By DAVID DERBYSHIRE--The Daily Mail
It sounds like the perfect invention for all those couch potatoes who find even using a remote control just a little too much like hard work.
Scientists have come up with a box that lets television viewers change channels, switch on the DVD player or switch off an irritating presenter with the wave of a hand.
The controller's built-in camera can recognise seven simple hand gestures and work with up to eight different gadgets around the home.
Not only will it be a godsend for lazy viewers, it could also save hours of fruitless scrabbling among the sofa in search of the remote control.
The all-seeing wave controller is the brainchild of Australian engineers Dr Prashan Premaratne and Quang Nguyen.
They believe it could be on sale within three years, ending the frustration involved in finding and using remote controls.
Dr Premaratne, of the University of Wollongong, said: "We all rely on remote controls to manage an increasing number of items including TVs, set-top boxes, DVDs and hi-fis, and the range of goods will continue to increase.
"Apart from the frustration of sometimes mislaying the remote control just when you need it, they do tend to have different sets of commands which have to be mastered.

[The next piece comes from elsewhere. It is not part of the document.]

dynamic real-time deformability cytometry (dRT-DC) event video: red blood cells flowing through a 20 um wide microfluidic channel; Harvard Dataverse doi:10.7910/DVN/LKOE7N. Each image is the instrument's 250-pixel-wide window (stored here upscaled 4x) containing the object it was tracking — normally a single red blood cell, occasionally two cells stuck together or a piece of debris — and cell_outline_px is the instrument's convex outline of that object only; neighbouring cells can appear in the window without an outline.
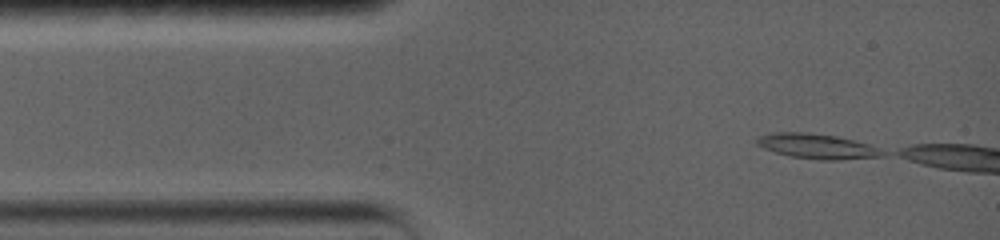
{"species": "common noctule bat (a hibernating species)", "species_latin": "Nyctalus noctula", "temperature_condition": "warm", "stored_images_in_passage": 38, "camera_frame_rate_fps": 5000, "um_per_image_px": 0.085, "animal": {"sex": "female", "body_mass_g": 19.0, "forearm_length_mm": 56.7}, "frame": {"image": 1, "passage_image": 1, "time_ms": 0.0, "image_size_px": [1000, 240], "cell_outline_px": [[884, 152], [880, 156], [836, 160], [820, 160], [792, 156], [776, 152], [756, 144], [756, 140], [760, 136], [776, 132], [800, 132], [836, 136], [852, 140], [876, 148]], "centroid_in_image_um": [69.39, 12.43], "position_along_channel_um": 15.6, "area_um2": 17.51}}
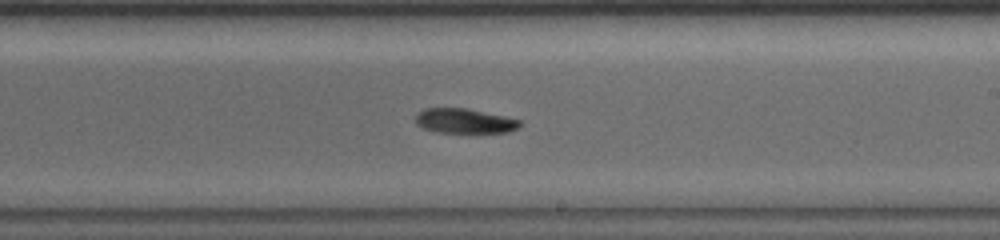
{"frame": {"image": 2, "passage_image": 19, "time_ms": 3.6, "image_size_px": [1000, 240], "cell_outline_px": [[520, 128], [508, 132], [436, 132], [424, 128], [416, 124], [416, 116], [424, 108], [468, 108], [504, 116], [520, 120]], "centroid_in_image_um": [39.5, 10.27], "position_along_channel_um": 249.5, "area_um2": 14.91}}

"People have tried to replace remote controls with voice recognition or glove-based devices but with mixed results."
The device is designed to sit on a shelf or table which has a clear line of sight to the television and the owner.

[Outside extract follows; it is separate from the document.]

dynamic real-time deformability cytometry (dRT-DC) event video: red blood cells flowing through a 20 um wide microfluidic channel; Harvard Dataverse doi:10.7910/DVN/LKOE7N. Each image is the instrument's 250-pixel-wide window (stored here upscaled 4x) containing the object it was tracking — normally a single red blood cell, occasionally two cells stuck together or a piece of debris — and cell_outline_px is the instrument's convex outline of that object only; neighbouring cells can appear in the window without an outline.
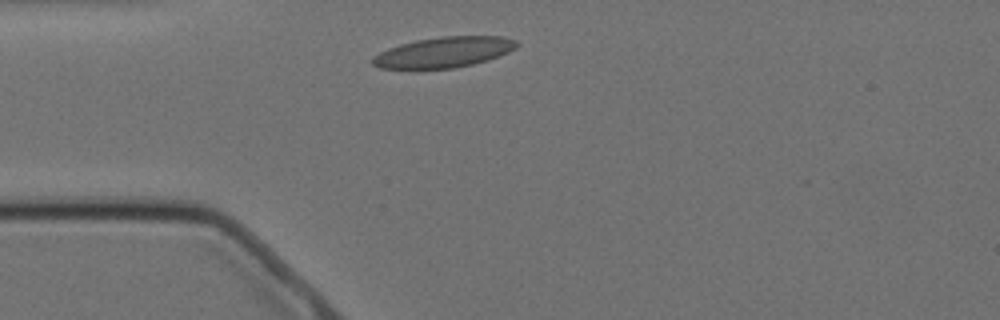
{"species": "Egyptian fruit bat (a non-hibernating species)", "species_latin": "Rousettus aegyptiacus", "temperature_condition": "cold", "stored_images_in_passage": 12, "camera_frame_rate_fps": 3000, "um_per_image_px": 0.085, "animal": {"sex": "female"}, "frame": {"image": 1, "passage_image": 1, "time_ms": 0.0, "image_size_px": [1000, 320], "cell_outline_px": [[520, 44], [516, 48], [500, 56], [488, 60], [472, 64], [452, 68], [380, 68], [372, 64], [372, 60], [380, 52], [388, 48], [400, 44], [416, 40], [440, 36], [504, 36], [516, 40]], "centroid_in_image_um": [37.78, 4.42], "position_along_channel_um": 47.2, "area_um2": 25.55}}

Its software recognises simple, deliberate hand gestures and then sends the appropriate signal to a universal remote control, designed to work with most makes of television, video recorder, DVD player, hi-fi and digital set-top box.
In tests, published in the Institution of Engineering and Technology's Computer Vision Research Journal, a prototype worked in all kinds of lighting, and at a range of distances.
It was able to switch equipment on and off, alter the volume, change channels, play and stop. Dr Premaratne says anyone can learn the gestures within five minutes.
One is used to tell the device which item you want to switch on or adjust.
A clenched fist means "start", an outstretched hand with closed fingers means "power on", a thumbs-up sign means "up" and a sideways victory sign means "channel".
Crucially for anyone with small children, pets or gesticulating family members, the software can distinguish between real commands and unintentional gestures. The team has started work on making the gadget small enough to be built in to televisions or other devices.
They also want to adapt it for use with computer games consoles. Dr Premaratne said: "Normal game consoles rely on pressing series of buttons to get commands.
"Hand gestures can replace those button presses and the gaming experience will be truly revolutionized."